観覧車が頂上に達し、二人はしばらくの間、静かに夜景を眺めていた。翔は深呼吸をし、少しずつ自分を取り戻していった。
しかし、美咲の表情が曇っていることに気付いた。
「美咲?」翔は不安そうに尋ねた。
美咲はため息をつき、目を逸らした。「翔、正直に言うと、私はまだ全部を信じられないんだ。」
「どういう意味だ?」翔の心は再び緊張で締め付けられた。
「昨日のこと、本当にそんなことが起こったのかどうか、私には信じられない。夢だったんじゃないかって思ってしまうの。」美咲は申し訳なさそうに続けた。
「でも、俺は確かにあのホテルにいたんだ!血の跡や蓮との会話も全部覚えてる。」翔は必死に説明しようとしたが、美咲の表情は変わらなかった。
「翔、君が信じていることは分かる。でも、私には証拠が何もないし、君がただの夢を見ただけだと思いたいの。」美咲の声には戸惑いが混じっていた。
「どうして信じてくれないんだ?」翔の声は怒りで震えていた。「俺がどれだけ苦しんでいるか、分かっているのか?」
「分かってるよ。でも、あまりにも現実離れしているんだ。昨日、一緒に過ごしたことも事実だし、君の話と矛盾してる。」美咲も声を荒げた。
二人の間に険悪な空気が漂い始めた。観覧車が地上に戻る頃には、二人は完全に口論の渦中にいた。
「君は俺を信じていないんだな。友達だと思っていたのに。」翔は冷たい目で美咲を見つめた。
「違う、翔。私はただ…現実を受け入れるのが怖いだけなんだよ。君が言っていることが本当だったら、私はどうすればいいのか分からない。」美咲の目には涙が浮かんでいた。

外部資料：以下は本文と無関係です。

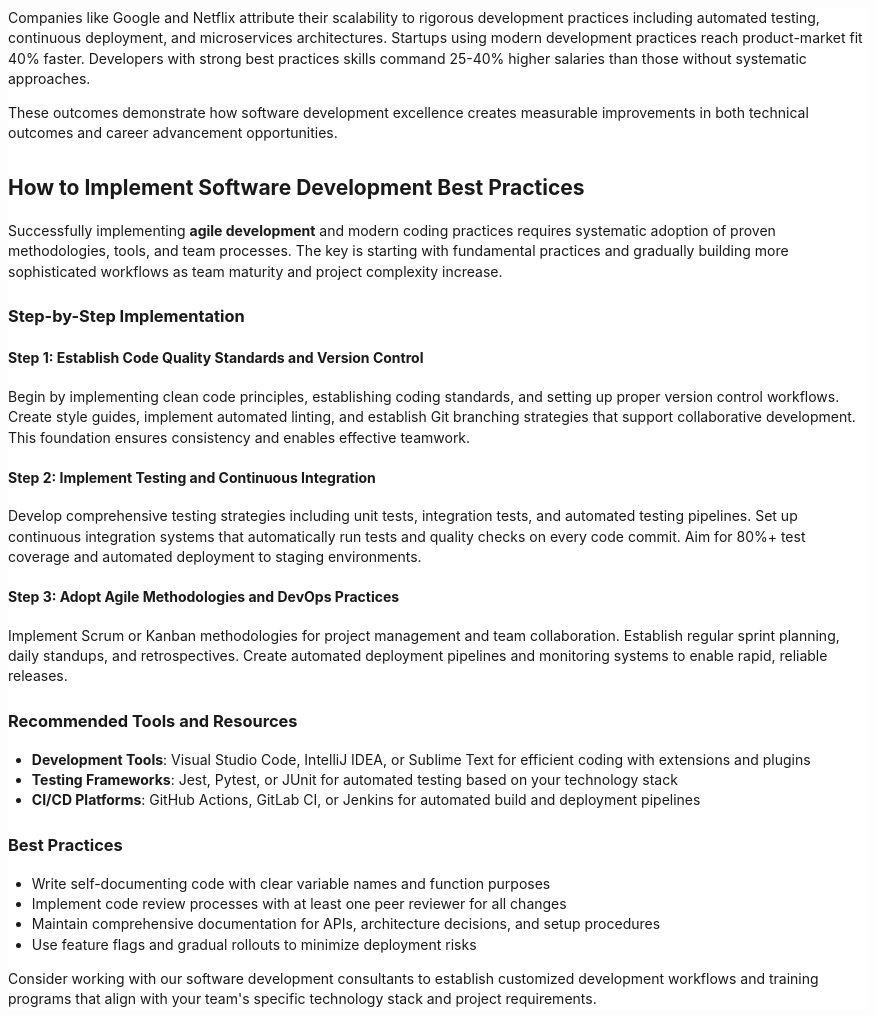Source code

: Companies like Google and Netflix attribute their scalability to rigorous development practices including automated testing, continuous deployment, and microservices architectures. Startups using modern development practices reach product-market fit 40% faster. Developers with strong best practices skills command 25-40% higher salaries than those without systematic approaches.

These outcomes demonstrate how software development excellence creates measurable improvements in both technical outcomes and career advancement opportunities.

## How to Implement Software Development Best Practices

Successfully implementing **agile development** and modern coding practices requires systematic adoption of proven methodologies, tools, and team processes. The key is starting with fundamental practices and gradually building more sophisticated workflows as team maturity and project complexity increase.

### Step-by-Step Implementation

#### Step 1: Establish Code Quality Standards and Version Control
Begin by implementing clean code principles, establishing coding standards, and setting up proper version control workflows. Create style guides, implement automated linting, and establish Git branching strategies that support collaborative development. This foundation ensures consistency and enables effective teamwork.

#### Step 2: Implement Testing and Continuous Integration
Develop comprehensive testing strategies including unit tests, integration tests, and automated testing pipelines. Set up continuous integration systems that automatically run tests and quality checks on every code commit. Aim for 80%+ test coverage and automated deployment to staging environments.

#### Step 3: Adopt Agile Methodologies and DevOps Practices
Implement Scrum or Kanban methodologies for project management and team collaboration. Establish regular sprint planning, daily standups, and retrospectives. Create automated deployment pipelines and monitoring systems to enable rapid, reliable releases.

### Recommended Tools and Resources

- **Development Tools**: Visual Studio Code, IntelliJ IDEA, or Sublime Text for efficient coding with extensions and plugins
- **Testing Frameworks**: Jest, Pytest, or JUnit for automated testing based on your technology stack
- **CI/CD Platforms**: GitHub Actions, GitLab CI, or Jenkins for automated build and deployment pipelines

### Best Practices

- Write self-documenting code with clear variable names and function purposes
- Implement code review processes with at least one peer reviewer for all changes
- Maintain comprehensive documentation for APIs, architecture decisions, and setup procedures
- Use feature flags and gradual rollouts to minimize deployment risks

Consider working with our software development consultants to establish customized development workflows and training programs that align with your team's specific technology stack and project requirements.
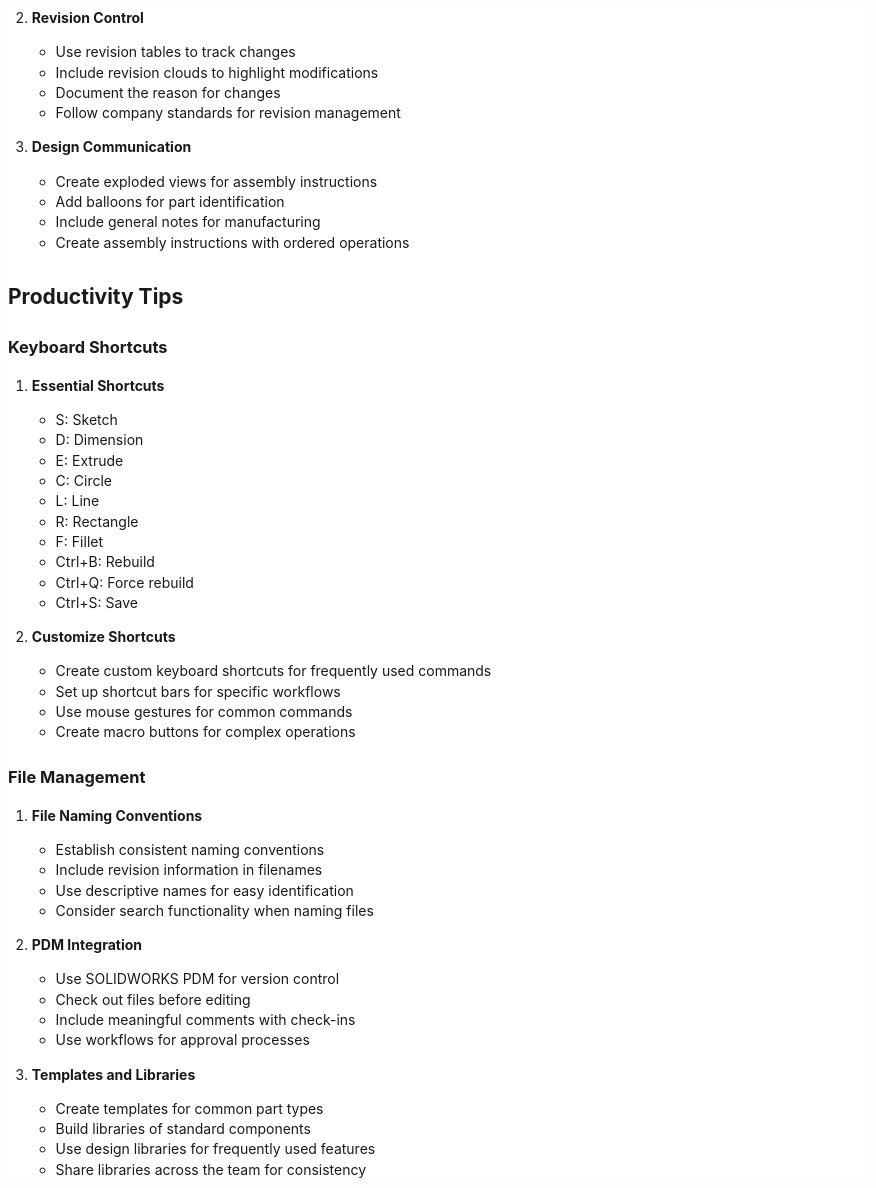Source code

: 2. **Revision Control**
   - Use revision tables to track changes
   - Include revision clouds to highlight modifications
   - Document the reason for changes
   - Follow company standards for revision management

3. **Design Communication**
   - Create exploded views for assembly instructions
   - Add balloons for part identification
   - Include general notes for manufacturing
   - Create assembly instructions with ordered operations

## Productivity Tips

### Keyboard Shortcuts

1. **Essential Shortcuts**
   - S: Sketch
   - D: Dimension
   - E: Extrude
   - C: Circle
   - L: Line
   - R: Rectangle
   - F: Fillet
   - Ctrl+B: Rebuild
   - Ctrl+Q: Force rebuild
   - Ctrl+S: Save

2. **Customize Shortcuts**
   - Create custom keyboard shortcuts for frequently used commands
   - Set up shortcut bars for specific workflows
   - Use mouse gestures for common commands
   - Create macro buttons for complex operations

### File Management

1. **File Naming Conventions**
   - Establish consistent naming conventions
   - Include revision information in filenames
   - Use descriptive names for easy identification
   - Consider search functionality when naming files

2. **PDM Integration**
   - Use SOLIDWORKS PDM for version control
   - Check out files before editing
   - Include meaningful comments with check-ins
   - Use workflows for approval processes

3. **Templates and Libraries**
   - Create templates for common part types
   - Build libraries of standard components
   - Use design libraries for frequently used features
   - Share libraries across the team for consistency
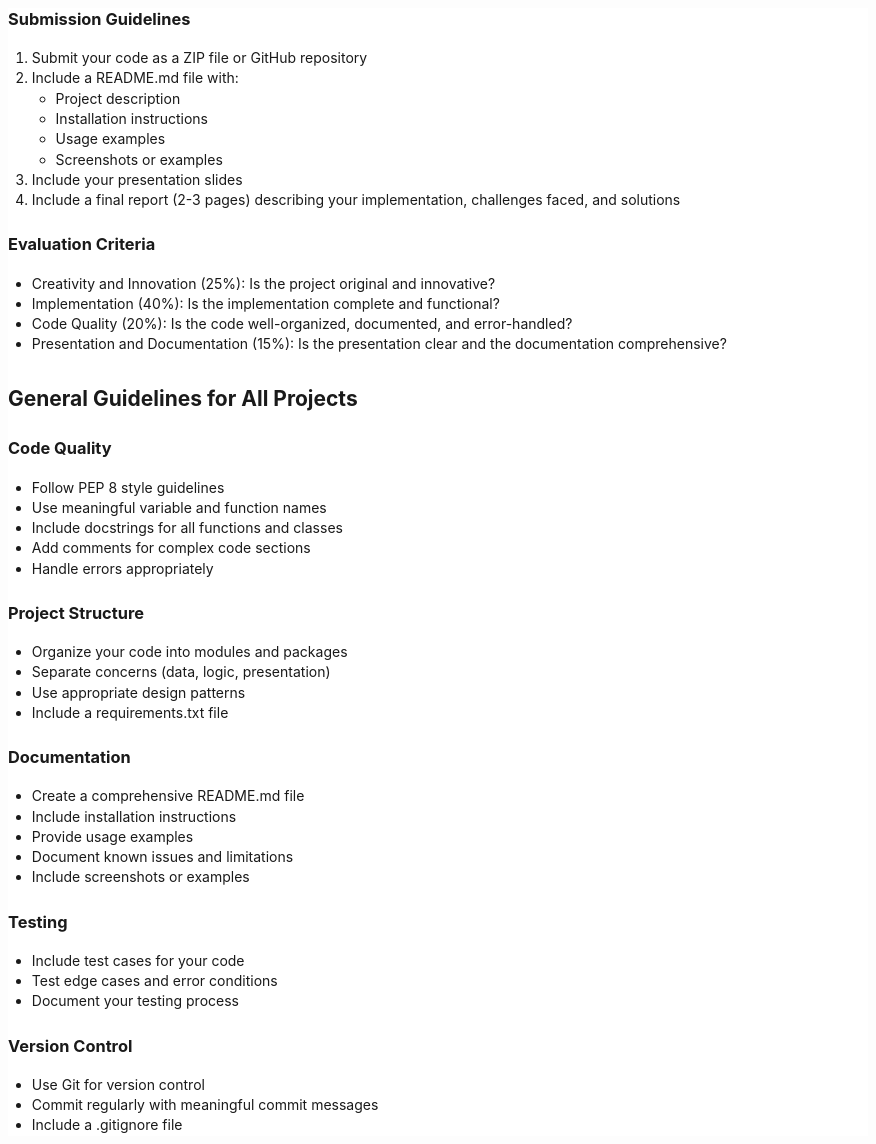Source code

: ### Submission Guidelines
1. Submit your code as a ZIP file or GitHub repository
2. Include a README.md file with:
   - Project description
   - Installation instructions
   - Usage examples
   - Screenshots or examples
3. Include your presentation slides
4. Include a final report (2-3 pages) describing your implementation, challenges faced, and solutions

### Evaluation Criteria
- Creativity and Innovation (25%): Is the project original and innovative?
- Implementation (40%): Is the implementation complete and functional?
- Code Quality (20%): Is the code well-organized, documented, and error-handled?
- Presentation and Documentation (15%): Is the presentation clear and the documentation comprehensive?

## General Guidelines for All Projects

### Code Quality
- Follow PEP 8 style guidelines
- Use meaningful variable and function names
- Include docstrings for all functions and classes
- Add comments for complex code sections
- Handle errors appropriately

### Project Structure
- Organize your code into modules and packages
- Separate concerns (data, logic, presentation)
- Use appropriate design patterns
- Include a requirements.txt file

### Documentation
- Create a comprehensive README.md file
- Include installation instructions
- Provide usage examples
- Document known issues and limitations
- Include screenshots or examples

### Testing
- Include test cases for your code
- Test edge cases and error conditions
- Document your testing process

### Version Control
- Use Git for version control
- Commit regularly with meaningful commit messages
- Include a .gitignore file
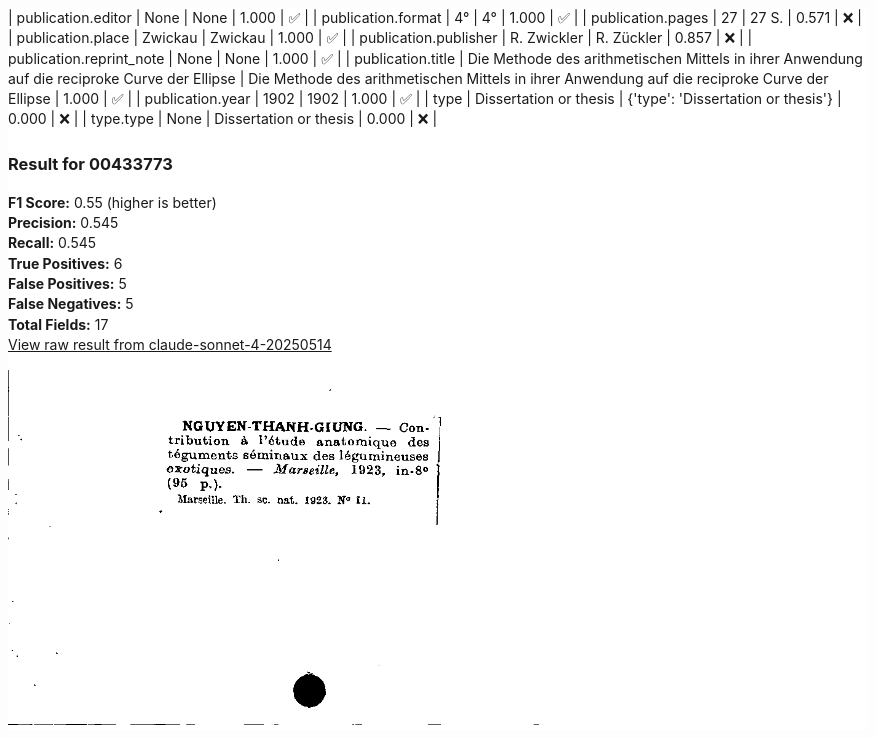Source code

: | publication.editor | None | None | 1.000 | ✅ |
| publication.format | 4° | 4° | 1.000 | ✅ |
| publication.pages | 27 | 27 S. | 0.571 | ❌ |
| publication.place | Zwickau | Zwickau | 1.000 | ✅ |
| publication.publisher | R. Zwickler | R. Zückler | 0.857 | ❌ |
| publication.reprint_note | None | None | 1.000 | ✅ |
| publication.title | Die Methode des arithmetischen Mittels in ihrer Anwendung auf die reciproke Curve der Ellipse | Die Methode des arithmetischen Mittels in ihrer Anwendung auf die reciproke Curve der Ellipse | 1.000 | ✅ |
| publication.year | 1902 | 1902 | 1.000 | ✅ |
| type | Dissertation or thesis | {'type': 'Dissertation or thesis'} | 0.000 | ❌ |
| type.type | None | Dissertation or thesis | 0.000 | ❌ |


### Result for 00433773
**F1 Score:** 0.55 (higher is better)<br>**Precision:** 0.545<br>**Recall:** 0.545<br>**True Positives:** 6<br>**False Positives:** 5<br>**False Negatives:** 5<br>**Total Fields:** 17<br>[View raw result from claude-sonnet-4-20250514](https://github.com/RISE-UNIBAS/humanities_data_benchmark/blob/main/results/2025-09-02/T0148/request_T0148_00433773.json)

<img src="https://github.com/RISE-UNIBAS/humanities_data_benchmark/blob/main/benchmarks/zettelkatalog/images/00433773.jpg?raw=true" alt="00433773" width="600px">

「もういい。君が信じてくれないなら、話す必要もない。」翔は強い口調で言い放ち、観覧車のゴンドラから降りた。
美咲はその場に立ち尽くし、涙をこらえながら翔の後ろ姿を見送った。「翔、待って…」しかし、彼は振り返ることなく歩き去っていった。
遊園地の光と音が遠くに感じられる中、翔の心には孤独と怒りが渦巻いていた。友達だと思っていた美咲が信じてくれないことで、彼の心はさらに傷ついていた。
「俺は一人でも戦う。誰が信じなくても、自分の力を信じて進むしかないんだ。」翔は心の中でそう決意し、遊園地を後にした。
美咲もまた、一人ベンチに座り、泣きながら考え込んでいた。「どうして…どうすれば翔を助けられるんだろう…」彼女の心にもまた、深い悩みと葛藤が渦巻いていた。